Gather, Yarmouth

It’s a dreary, Wednesday night, but as soon as I enter the yellow house on Main Street, the chill is gone and warmth envelops me. Although it’s only been open a few weeks, Gather already feels cozy, lived-in, and familiar.

Perhaps it’s because people have been gathering here for decades. Originally a historic Masonic Hall built in the late 1800s, it has been a place to shop, work, and catch up with friends and neighbors. It’s fitting then that owner Matt Chappell has recreated the communal dining experience of the past by making the centerpiece of the room a 16-foot, family-style table.

The restaurant is one big room with an open kitchen located a few steps up on a stage. The bar lines one wall, booths line the other, and the communal table—made from maple bowling alley lanes—takes up the middle of the dining room. There’s a play area in one corner with toys and books, and a lounge area near the kitchen with a couch and overstuffed chairs.

There’s nothing pretentious about the ambiance, the food, or the service. Kate, our server, is friendly, knowledgeable, and attentive. She talks about the evening’s specials, menu selection, and beverages with ease. I can tell she understands and enjoys the food.

I’m tempted to order one of the four regional beers available on tap, but decide to start with a glass of dry sparkling wine, a Cava Rose. There are ten wines by the glass, and a selection of bottles ranging from $19 to $46. The kid’s meals—grass-fed beef burgers, chicken skewers, or macaroni and cheese—come with homemade sodas made by executive chef Chad Conley using blueberry, lime, or mint syrups and carbonated water.

I begin with the corn and crab fritters, beets and goat cheese salad, and chicken dumpling soup. The fritters have a crunchy coating and the crab and corn filling is airy and delicate. The sambal chili mayo sauce has a kick, but isn’t too hot. For a chilly fall night, the chicken dumpling soup hits the spot. The broth is perfectly seasoned, the vegetables are fork-tender, and there’s a doughy dumpling in every bite. The salad is lightly dressed in a buttermilk citrus vinaigrette, and smoky pumpkin seeds give the dish added depth and texture.
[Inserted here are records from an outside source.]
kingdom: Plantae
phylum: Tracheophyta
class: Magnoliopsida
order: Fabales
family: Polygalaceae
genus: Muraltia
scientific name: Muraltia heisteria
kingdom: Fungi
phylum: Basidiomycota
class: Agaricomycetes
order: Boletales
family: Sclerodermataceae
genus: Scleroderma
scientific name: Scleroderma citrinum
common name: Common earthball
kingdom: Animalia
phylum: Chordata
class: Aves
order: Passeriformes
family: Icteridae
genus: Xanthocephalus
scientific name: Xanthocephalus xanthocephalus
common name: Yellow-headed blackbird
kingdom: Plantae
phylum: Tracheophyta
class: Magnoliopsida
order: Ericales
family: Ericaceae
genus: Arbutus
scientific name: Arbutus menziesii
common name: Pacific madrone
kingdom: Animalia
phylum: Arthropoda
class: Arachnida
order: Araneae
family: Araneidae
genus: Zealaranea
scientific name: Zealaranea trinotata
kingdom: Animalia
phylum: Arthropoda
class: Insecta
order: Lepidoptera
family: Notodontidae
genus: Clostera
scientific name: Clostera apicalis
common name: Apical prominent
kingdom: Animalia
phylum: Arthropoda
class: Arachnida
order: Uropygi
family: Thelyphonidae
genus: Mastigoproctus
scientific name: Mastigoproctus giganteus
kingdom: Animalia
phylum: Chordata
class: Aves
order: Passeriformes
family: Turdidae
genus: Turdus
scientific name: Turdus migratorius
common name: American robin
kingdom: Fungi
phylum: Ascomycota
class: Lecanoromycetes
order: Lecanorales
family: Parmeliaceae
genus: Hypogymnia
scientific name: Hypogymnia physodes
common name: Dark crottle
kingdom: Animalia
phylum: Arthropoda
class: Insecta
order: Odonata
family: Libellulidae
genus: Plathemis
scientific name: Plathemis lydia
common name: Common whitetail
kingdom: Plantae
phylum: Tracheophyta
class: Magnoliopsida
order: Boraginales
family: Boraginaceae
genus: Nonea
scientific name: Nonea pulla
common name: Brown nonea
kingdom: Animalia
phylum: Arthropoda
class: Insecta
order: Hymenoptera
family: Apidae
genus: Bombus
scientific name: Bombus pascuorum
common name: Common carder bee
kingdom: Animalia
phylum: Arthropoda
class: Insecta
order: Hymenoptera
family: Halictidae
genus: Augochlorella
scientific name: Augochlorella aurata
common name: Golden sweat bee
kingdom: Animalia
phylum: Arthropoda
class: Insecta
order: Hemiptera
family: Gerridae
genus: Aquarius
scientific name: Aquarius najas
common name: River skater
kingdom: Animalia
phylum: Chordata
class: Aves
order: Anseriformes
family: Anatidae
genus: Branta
As I enjoy the homemade bread—spongy, with a great crust—I have a chance to look around the dining room. There’s a large party celebrating a birthday, a father and four boys eating pizza, a group of women enjoying a girls’ night out, and a few professionals winding down at the bar. The walls are decorated with old farming tools, baskets, and birdhouses. Of the 80 seats, about 50 are taken, and the room is filled with music, laughter, and chatter.

I pass on the 12-inch, thin crust Neapolitan-style pizza, although the pie of the day—bacon and potato—–is tempting. I’m intrigued by the salmon with yogurt-dill puree and Gulf of Maine hake with fingerling potatoes and creamed spinach, but that ensures a future visit.

Instead, I order the black bean and quinoa veggie burger. Conley says he wants the veggie burger to be just as succulent and mouth-watering as a hamburger, and he achieves that by adding cumin and coriander and using nutritional yeast and tamari—a Japanese, gluten-free soy sauce. Thanks to the addition of pan-fried mushrooms and poblano peppers, the burger has a roasted, hearty flavor. It’s served with avocado slices and alfalfa sprouts on a homemade wheat bun, with french fries and pickles.

The portion sizes are substantial, and even though I’m satisfied, I order the cookie plate and a warm brownie with ice cream and caramel sauce. The cookies—lemon cardamom, ginger snap, and chocolate sugar—are tasty, but the brownie transports me back to my childhood. The center is cooked in that gooey, just-out-of-the-oven way, and the edges are a little chewy, just like I remember. The vanilla ice cream on top of the brownie instantly melts, making a runny caramel and vanilla sauce.

I finish the meal feeling comforted and full, and I know that this is more than just a new restaurant—it’s a place for friends and families to share a meal, a conversation, a bottle of wine. It’s the place to go for a homemade meal when you have no time to cook. It’s a place to congregate after a sporting event, a school board meeting, and a long day at the office. With a seasonal, locally focused menu, I know I’ll be back with my friends and family to experience this sense of community again and again.